━━ Source extract

I've been incredibly productive over the past week or so, ideas for a short story collection I'm thinking of putting together are just flowing off the page. I woke up this morning and wrote the bones of a new story before my first cuppa! This has happened to me before, this constant flow of new ideas, but because I've been focusing all my attention on longer, novella-length stories, I've been ignoring the shorter work. Now I've given myself permission, I've gone into overdrive.

I hope you enjoy all the stories on the competition page.

Thursday, 16 September 2010

Good news!

After yesterday's slight rant, I have to back track a little bit.

I've just found out that I've won third prize in the Writers Bureau competition (although the 2010 winners aren't on the site yet, so don't go looking for a couple of days). It was a competition that I'd written off, actually; I thought the date for letting writers know was in the middle of August, so I'm quite glad I hadn't sent it off again.

So, after feeling so despondent about my writing yesterday, I have come to the conclusion that I have a writing style that I cannot avoid. Some people will get it, some people will hate it, and some people will think it good enough to commend. I can't, and shouldn't, change what and how I write - I should just hope that one day the right people will read the right story at the right time, and I will get my lucky break.

Wednesday, 15 September 2010

Rejection and submission - in that order

Yesterday I was rejected. I'm not too upset about it - over the past 15 years I've had many, many rejections. Some have been standard 'thanks, but no thanks', as was the one yesterday; others have been much nicer, some have been helpful and reassuring and positive.

No, what I do get upset about is researching the next publisher. Because so much can be found online - including exerpts of the books said publisher is currently producing - there is much more opportunity to compare my writing to others, and compare I do, usually unfavourably.

━━━━
━━ Data lines

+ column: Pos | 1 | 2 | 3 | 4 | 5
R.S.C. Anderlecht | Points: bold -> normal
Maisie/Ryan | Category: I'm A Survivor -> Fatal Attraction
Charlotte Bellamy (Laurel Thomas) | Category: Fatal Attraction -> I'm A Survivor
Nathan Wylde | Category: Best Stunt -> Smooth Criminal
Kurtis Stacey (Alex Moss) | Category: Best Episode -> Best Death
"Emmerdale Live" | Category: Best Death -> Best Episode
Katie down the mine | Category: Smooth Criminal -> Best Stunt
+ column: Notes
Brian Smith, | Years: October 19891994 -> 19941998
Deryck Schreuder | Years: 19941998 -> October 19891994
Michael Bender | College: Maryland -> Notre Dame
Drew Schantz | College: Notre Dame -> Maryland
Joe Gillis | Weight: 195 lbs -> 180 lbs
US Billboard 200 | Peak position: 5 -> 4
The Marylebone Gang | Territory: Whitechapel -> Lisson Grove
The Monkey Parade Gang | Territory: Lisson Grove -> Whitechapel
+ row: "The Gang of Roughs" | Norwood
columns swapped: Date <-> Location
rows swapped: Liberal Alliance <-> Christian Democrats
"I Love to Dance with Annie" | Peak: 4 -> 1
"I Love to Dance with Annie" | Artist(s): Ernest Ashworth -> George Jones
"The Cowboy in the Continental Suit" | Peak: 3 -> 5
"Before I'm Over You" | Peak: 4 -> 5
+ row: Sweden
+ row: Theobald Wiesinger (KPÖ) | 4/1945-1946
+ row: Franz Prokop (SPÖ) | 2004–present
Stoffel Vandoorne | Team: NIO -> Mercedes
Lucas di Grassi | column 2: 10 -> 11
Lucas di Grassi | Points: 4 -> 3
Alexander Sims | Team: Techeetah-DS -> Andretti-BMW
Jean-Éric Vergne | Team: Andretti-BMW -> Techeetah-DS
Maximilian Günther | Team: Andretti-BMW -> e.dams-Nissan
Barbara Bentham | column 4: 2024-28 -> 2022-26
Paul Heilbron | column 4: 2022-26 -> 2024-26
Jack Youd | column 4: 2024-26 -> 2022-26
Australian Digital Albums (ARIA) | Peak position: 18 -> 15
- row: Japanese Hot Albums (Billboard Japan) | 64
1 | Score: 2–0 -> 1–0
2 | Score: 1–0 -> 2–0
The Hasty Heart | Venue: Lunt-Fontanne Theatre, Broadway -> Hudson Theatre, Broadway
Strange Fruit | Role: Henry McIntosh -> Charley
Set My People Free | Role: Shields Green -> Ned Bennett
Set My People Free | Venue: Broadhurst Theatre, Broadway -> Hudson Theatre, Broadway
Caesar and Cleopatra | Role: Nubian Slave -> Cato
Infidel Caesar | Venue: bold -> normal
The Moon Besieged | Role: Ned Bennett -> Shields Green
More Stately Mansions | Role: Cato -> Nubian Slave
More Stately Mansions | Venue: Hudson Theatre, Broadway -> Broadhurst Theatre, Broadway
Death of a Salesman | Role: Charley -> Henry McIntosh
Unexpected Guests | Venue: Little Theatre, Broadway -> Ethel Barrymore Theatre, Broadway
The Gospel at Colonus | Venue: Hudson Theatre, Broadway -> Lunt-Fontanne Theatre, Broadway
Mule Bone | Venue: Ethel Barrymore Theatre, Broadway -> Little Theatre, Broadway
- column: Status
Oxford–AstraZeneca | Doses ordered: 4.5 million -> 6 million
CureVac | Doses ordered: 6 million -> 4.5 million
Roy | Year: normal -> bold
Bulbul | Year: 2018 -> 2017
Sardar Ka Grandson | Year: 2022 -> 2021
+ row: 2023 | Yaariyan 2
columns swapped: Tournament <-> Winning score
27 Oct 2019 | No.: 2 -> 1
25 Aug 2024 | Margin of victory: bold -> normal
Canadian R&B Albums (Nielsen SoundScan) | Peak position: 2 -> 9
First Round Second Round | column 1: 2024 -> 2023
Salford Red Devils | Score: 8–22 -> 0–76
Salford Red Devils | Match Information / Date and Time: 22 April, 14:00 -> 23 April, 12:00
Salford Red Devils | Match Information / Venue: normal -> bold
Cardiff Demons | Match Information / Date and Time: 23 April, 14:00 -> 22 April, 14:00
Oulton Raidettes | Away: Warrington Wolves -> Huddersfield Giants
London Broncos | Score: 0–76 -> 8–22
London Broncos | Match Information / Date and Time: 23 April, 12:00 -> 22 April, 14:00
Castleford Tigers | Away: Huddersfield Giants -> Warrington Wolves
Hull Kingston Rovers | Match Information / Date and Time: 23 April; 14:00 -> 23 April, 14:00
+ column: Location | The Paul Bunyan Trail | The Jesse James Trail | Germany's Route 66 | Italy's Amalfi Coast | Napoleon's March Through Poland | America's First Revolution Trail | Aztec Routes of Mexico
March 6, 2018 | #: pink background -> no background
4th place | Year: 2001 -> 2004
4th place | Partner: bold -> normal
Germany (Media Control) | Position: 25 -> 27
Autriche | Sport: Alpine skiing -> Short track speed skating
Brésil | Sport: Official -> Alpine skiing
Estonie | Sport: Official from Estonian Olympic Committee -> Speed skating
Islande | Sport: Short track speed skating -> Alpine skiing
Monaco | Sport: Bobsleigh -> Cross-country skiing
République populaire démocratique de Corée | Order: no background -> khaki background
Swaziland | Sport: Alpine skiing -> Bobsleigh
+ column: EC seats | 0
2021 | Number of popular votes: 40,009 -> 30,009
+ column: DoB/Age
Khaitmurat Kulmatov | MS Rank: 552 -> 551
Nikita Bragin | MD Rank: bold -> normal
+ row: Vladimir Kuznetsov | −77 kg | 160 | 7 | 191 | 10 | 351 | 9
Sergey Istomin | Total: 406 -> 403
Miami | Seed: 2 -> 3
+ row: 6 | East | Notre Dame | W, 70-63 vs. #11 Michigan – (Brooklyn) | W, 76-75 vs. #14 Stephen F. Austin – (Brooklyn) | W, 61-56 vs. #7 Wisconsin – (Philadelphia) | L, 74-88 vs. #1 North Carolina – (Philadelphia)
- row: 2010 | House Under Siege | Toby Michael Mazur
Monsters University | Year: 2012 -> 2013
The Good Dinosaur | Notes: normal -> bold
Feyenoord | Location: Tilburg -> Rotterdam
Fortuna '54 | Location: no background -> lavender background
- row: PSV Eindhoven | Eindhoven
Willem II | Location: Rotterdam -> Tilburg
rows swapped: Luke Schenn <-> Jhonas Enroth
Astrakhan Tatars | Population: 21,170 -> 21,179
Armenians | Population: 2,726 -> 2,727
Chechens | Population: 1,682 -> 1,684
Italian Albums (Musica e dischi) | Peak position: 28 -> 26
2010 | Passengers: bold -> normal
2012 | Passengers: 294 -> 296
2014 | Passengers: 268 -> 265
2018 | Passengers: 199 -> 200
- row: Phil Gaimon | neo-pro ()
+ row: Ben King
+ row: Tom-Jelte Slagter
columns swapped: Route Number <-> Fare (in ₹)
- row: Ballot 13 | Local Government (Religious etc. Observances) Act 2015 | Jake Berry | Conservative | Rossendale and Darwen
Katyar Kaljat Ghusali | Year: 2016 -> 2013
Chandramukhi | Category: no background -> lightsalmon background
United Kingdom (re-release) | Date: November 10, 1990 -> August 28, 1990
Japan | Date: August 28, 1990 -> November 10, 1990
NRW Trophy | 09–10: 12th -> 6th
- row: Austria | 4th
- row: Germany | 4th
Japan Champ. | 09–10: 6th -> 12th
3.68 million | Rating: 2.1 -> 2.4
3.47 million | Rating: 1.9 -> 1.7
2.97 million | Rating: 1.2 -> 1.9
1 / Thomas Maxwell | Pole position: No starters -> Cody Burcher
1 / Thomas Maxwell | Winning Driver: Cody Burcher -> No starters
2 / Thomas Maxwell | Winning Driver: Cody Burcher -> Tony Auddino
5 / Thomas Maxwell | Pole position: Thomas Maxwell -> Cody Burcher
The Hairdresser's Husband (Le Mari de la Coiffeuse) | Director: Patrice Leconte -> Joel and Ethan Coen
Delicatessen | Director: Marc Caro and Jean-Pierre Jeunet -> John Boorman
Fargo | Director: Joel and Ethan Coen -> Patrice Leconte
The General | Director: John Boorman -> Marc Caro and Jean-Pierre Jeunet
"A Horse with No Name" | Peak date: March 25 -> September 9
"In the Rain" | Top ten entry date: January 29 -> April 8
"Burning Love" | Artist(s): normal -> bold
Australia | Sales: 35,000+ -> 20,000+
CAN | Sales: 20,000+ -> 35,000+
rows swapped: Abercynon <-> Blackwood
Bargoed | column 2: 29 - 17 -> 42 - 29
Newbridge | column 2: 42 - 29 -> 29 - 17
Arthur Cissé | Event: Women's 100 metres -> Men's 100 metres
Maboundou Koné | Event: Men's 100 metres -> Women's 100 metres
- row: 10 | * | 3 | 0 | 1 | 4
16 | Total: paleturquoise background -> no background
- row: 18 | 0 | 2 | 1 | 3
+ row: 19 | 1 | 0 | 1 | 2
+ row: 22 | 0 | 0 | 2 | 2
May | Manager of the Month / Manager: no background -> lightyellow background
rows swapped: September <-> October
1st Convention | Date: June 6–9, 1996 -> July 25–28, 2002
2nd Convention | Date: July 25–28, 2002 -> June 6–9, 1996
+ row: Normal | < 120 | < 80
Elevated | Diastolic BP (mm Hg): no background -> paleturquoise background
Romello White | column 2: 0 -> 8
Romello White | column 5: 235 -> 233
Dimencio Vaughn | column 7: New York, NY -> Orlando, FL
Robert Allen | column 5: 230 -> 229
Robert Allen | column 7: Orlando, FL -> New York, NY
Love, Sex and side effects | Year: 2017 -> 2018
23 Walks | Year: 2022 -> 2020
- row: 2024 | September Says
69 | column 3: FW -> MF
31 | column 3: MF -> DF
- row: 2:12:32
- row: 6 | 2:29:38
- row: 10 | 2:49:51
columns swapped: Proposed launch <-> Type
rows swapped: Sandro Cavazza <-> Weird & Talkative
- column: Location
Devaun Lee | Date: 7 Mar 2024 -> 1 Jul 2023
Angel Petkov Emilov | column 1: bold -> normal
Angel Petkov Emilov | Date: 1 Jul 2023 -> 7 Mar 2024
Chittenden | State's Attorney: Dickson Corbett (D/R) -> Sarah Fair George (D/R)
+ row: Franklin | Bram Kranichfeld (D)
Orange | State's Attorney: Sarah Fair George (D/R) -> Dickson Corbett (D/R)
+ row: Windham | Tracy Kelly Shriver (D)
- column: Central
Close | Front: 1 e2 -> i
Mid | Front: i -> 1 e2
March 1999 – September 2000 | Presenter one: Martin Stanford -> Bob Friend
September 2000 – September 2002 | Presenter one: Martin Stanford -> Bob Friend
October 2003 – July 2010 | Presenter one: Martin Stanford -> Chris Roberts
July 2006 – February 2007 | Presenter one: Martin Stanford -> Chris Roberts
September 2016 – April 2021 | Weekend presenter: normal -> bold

━━━━

Return the passage of the writing blog excerpt from "Yesterday I was" to "do, usually unfavourably.", copied word for word.

#### Reply
Yesterday I was rejected. I'm not too upset about it - over the past 15 years I've had many, many rejections. Some have been standard 'thanks, but no thanks', as was the one yesterday; others have been much nicer, some have been helpful and reassuring and positive.

No, what I do get upset about is researching the next publisher. Because so much can be found online - including exerpts of the books said publisher is currently producing - there is much more opportunity to compare my writing to others, and compare I do, usually unfavourably.